What to do: The records, repeated exactly and in full, are the expected answer.

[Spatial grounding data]

■ ■ ■ ■

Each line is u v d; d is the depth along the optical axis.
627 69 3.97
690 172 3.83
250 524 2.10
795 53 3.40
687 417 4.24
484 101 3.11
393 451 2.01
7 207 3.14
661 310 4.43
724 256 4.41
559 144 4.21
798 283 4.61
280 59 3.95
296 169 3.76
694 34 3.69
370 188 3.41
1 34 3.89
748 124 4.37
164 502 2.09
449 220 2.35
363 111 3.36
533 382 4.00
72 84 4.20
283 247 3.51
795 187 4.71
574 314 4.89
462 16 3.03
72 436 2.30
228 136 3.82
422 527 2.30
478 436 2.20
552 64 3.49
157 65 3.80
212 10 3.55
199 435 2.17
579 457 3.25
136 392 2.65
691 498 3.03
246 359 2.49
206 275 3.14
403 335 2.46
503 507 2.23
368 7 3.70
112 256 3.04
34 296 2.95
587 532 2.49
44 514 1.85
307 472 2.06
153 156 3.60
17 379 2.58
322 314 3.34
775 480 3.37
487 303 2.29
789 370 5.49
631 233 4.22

■ ■ ■ ■

Written response:
Each line is u v d; d is the depth along the optical axis.
627 69 3.97
690 172 3.83
250 524 2.10
795 53 3.40
687 417 4.24
484 101 3.11
393 451 2.01
7 207 3.14
661 310 4.43
724 256 4.41
559 144 4.21
798 283 4.61
280 59 3.95
296 169 3.76
694 34 3.69
370 188 3.41
1 34 3.89
748 124 4.37
164 502 2.09
449 220 2.35
363 111 3.36
533 382 4.00
72 84 4.20
283 247 3.51
795 187 4.71
574 314 4.89
462 16 3.03
72 436 2.30
228 136 3.82
422 527 2.30
478 436 2.20
552 64 3.49
157 65 3.80
212 10 3.55
199 435 2.17
579 457 3.25
136 392 2.65
691 498 3.03
246 359 2.49
206 275 3.14
403 335 2.46
503 507 2.23
368 7 3.70
112 256 3.04
34 296 2.95
587 532 2.49
44 514 1.85
307 472 2.06
153 156 3.60
17 379 2.58
322 314 3.34
775 480 3.37
487 303 2.29
789 370 5.49
631 233 4.22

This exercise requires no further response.